AnyLogic presentations are associated with model components — agents — and are composed according to the model hierarchy. You develop presentations in a modular way, separately for each object. They can be incorporated into any higher-level presentation scene associated with a container object. When you create an embedded object, its presentation automatically appears on the presentation of a container object. This is called the embedded presentation shape and is drawn as a rectangle showing the content of the presentation of the embedded object. You can move and rotate an embedded presentation shape in the presentation editor, or you can assign expressions to necessary properties to allow a model to move, scale, and rotate an embedded presentation shape at runtime.
Motion of a shape in an embedded presentation is a composition of its motion defined in an embedded object and the motion of an embedded presentation shape defined in a container object.
The presentation of a container object can, in its turn, be embedded somewhere else, and so on to any desired level. This way, you can construct very complex presentations in a modular way, developing individual pictures independently one from another.
Position and size of an embedded presentation on a container presentation can be changed dynamically. This can be defined in two ways:
- You can assign expressions to the properties of the presentation developed for the class of the embedded object, or
- You can assign expressions to properties of the embedded presentation shape on the presentation diagram of the container.

____________

Set of tasks
a – Answer these questions using the passage on AnyLogic presentations:
(i) What is the embedded presentation shape drawn as?
(ii) To what level can the presentation of a container object be embedded elsewhere?
(iii) What two motions make up the motion of a shape in an embedded presentation?
b – Set down the passage on AnyLogic presentations word for word from "The presentation of a container object can, in" to "of the container.".
The entries that come next have no connection to the passage on AnyLogic presentations.

Dataset excerpts
____________

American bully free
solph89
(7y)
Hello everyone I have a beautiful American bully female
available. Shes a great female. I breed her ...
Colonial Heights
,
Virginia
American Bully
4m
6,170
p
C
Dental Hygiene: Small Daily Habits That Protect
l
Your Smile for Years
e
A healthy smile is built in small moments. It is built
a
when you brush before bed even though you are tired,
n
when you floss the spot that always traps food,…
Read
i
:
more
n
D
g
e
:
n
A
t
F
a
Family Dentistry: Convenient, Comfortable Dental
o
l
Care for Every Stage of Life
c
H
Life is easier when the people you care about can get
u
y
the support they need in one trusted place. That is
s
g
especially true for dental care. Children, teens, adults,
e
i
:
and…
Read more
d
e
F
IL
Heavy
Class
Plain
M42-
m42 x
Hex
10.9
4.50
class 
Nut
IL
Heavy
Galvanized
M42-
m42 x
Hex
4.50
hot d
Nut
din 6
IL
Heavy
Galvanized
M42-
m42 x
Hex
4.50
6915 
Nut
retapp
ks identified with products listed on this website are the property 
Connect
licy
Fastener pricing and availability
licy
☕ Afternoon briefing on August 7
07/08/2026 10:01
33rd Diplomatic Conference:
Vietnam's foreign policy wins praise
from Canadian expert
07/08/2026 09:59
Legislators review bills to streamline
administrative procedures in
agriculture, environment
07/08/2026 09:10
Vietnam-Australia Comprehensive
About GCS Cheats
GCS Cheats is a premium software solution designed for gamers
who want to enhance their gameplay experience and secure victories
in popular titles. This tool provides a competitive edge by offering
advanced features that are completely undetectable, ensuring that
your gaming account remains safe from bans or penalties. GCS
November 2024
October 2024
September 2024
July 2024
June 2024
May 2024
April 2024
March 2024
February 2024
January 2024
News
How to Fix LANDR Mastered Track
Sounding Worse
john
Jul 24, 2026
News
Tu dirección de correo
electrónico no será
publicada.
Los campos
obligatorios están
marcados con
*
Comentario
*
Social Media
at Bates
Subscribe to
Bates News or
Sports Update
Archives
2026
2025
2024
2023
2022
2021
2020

____________

Answers by item number
a –
(i) A rectangle showing the content of the presentation of the embedded object.
(ii) To any desired level.
(iii) Its motion defined in the embedded object and the motion of the embedded presentation shape defined in the container object.

b –
The presentation of a container object can, in its turn, be embedded somewhere else, and so on to any desired level. This way, you can construct very complex presentations in a modular way, developing individual pictures independently one from another.
Position and size of an embedded presentation on a container presentation can be changed dynamically. This can be defined in two ways:
- You can assign expressions to the properties of the presentation developed for the class of the embedded object, or
- You can assign expressions to properties of the embedded presentation shape on the presentation diagram of the container.